Transport properties

Diamond – a physicist’s best friend

12 Sep 2002

Hopes of building electronic devices from carbon could become reality thanks to new measurements of artificially synthesized diamond. Jan Isberg of Uppsala University in Sweden together with colleagues at ABB in Sweden and De Beers Industrial Diamonds in the UK have used chemical vapour deposition to grow diamond crystals that have extremely mobile charge carriers. Diamond grown in this way could be used in devices that have higher power, wider bandwidths and higher operating temperatures than conventional devices (J Isberg et al. 2002 Science 297 1670).

Diamond is a semiconductor whose excellent physical properties – such as its high thermal conductivity and large band gap – make it the ideal material for devices such as power diodes and high-frequency field effect transistors. However, in its natural form it has too many defects and impurities to be useful in such devices.

Diamond has been produced artificially for nearly fifty years, by heating and compressing graphite using high-pressure high-temperature (HPHT) technology. However, like the naturally occurring form of the material, HPHT diamonds suffer from too many defects and impurities, and, measuring just a few thousandths of a millimetre across, have been too small to be useful for electronic applications.

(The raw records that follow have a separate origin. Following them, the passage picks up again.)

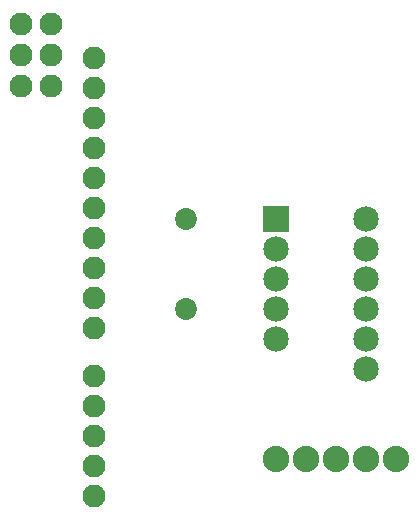
<source format=gbs>
G04 MADE WITH FRITZING*
G04 WWW.FRITZING.ORG*
G04 DOUBLE SIDED*
G04 HOLES PLATED*
G04 CONTOUR ON CENTER OF CONTOUR VECTOR*
%ASAXBY*%
%FSLAX23Y23*%
%MOIN*%
%OFA0B0*%
%SFA1.0B1.0*%
%ADD10C,0.088000*%
%ADD11C,0.076111*%
%ADD12C,0.076139*%
%ADD13C,0.085000*%
%ADD14C,0.072992*%
%ADD15R,0.085000X0.085000*%
%ADD16R,0.001000X0.001000*%
%LNMASK0*%
G90*
G70*
G54D10*
X1037Y170D03*
X1137Y170D03*
X1237Y170D03*
X1337Y170D03*
X1437Y170D03*
G54D11*
X430Y606D03*
X430Y706D03*
X430Y806D03*
X430Y906D03*
X430Y1006D03*
X430Y1106D03*
X430Y1206D03*
X430Y1306D03*
X430Y1406D03*
X430Y1506D03*
G54D12*
X430Y46D03*
G54D11*
X430Y146D03*
X430Y246D03*
X430Y346D03*
X430Y446D03*
X287Y1516D03*
X188Y1516D03*
X287Y1412D03*
X188Y1412D03*
X287Y1620D03*
X188Y1620D03*
G54D13*
X1037Y970D03*
X1037Y870D03*
X1037Y770D03*
X1037Y670D03*
X1037Y570D03*
X1337Y470D03*
X1337Y570D03*
X1337Y670D03*
X1337Y770D03*
X1337Y870D03*
X1337Y970D03*
X1037Y970D03*
X1037Y870D03*
X1037Y770D03*
X1037Y670D03*
X1037Y570D03*
X1337Y470D03*
X1337Y570D03*
X1337Y670D03*
X1337Y770D03*
X1337Y870D03*
X1337Y970D03*
G54D14*
X737Y969D03*
X737Y669D03*
G54D15*
X1037Y970D03*
X1037Y970D03*
G54D16*
D02*
G04 End of Mask0*
M02*
</source>
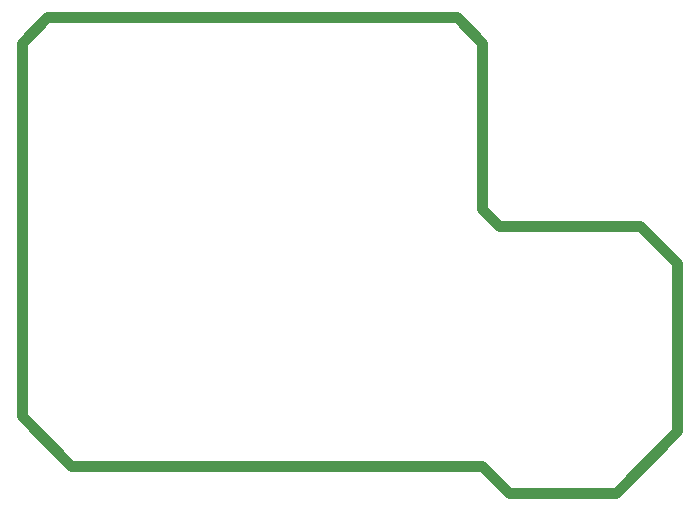
<source format=gko>
G04 start of page 2 for group 9 layer_idx 6 *
G04 Title: (unknown), global_outline *
G04 Creator: pcb-rnd 2.3.0 *
G04 CreationDate: 2021-05-03 19:20:31 UTC *
G04 For:  *
G04 Format: Gerber/RS-274X *
G04 PCB-Dimensions: 500000 500000 *
G04 PCB-Coordinate-Origin: lower left *
%MOIN*%
%FSLAX25Y25*%
%LNGLOBAL_BOUNDARY_UROUTE_9*%
%ADD79C,0.0350*%
G54D79*X175600Y230350D02*X159100Y246850D01*
Y371350D01*
X167600Y379850D01*
X312600Y230350D02*X175600D01*
X304100Y379850D02*X312600Y371350D01*
Y315850D01*
X318100Y310350D01*
X167600Y379850D02*X304100D01*
X318100Y310350D02*X365100D01*
X377600Y297850D01*
Y241850D01*
X357100Y221350D01*
X321600D01*
X312600Y230350D01*
M02*

</source>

More recently, techniques have been developed in which single crystals of diamond are deposited onto a substrate from the vapour phase using a hydrocarbon plasma. But diamonds produced in this way are made up of many crystals at different orientations. This is a problem because grain boundaries impede electronic performance.

Isberg and colleagues have now overcome these problems by combining the two techniques, an approach that has been developed over the last two years. By using a substrate made from HPHT diamond many millimetres across, the crystal grains that result from plasma deposition can be made to point in the same direction. Using this technique the researchers have manufactured sizeable diamond crystals with electronic properties better than predicted by theory, and have been able to control the conductivity of the crystals by doping the vapour with boron.

The researchers measured a property of their synthesized diamond known as mobility – a constant that relates the velocity of a charge carrier (an electron or a hole) to the electric field that propels the charge carrier. They discovered that when subjected to low electric fields, the electrons in their diamond have a mobility (measured in square centimetres per volt second) of 4500, and the holes have a mobility of 3800. It is the latter figure that suggests that diamond has great potential in electronic devices since it is significantly greater than the mobility of electrons in SiC and GaN, two semiconductors that are also being investigated for advanced electronics applications.

Isberg says that diamond-based devices will enter the market once the process technology has been refined and larger diamond substrates produced. He believes that certain devices, such as radiation detectors and Schottky diodes, could be developed within the next couple of years, while more complex devices such as field-effect transistors will take longer.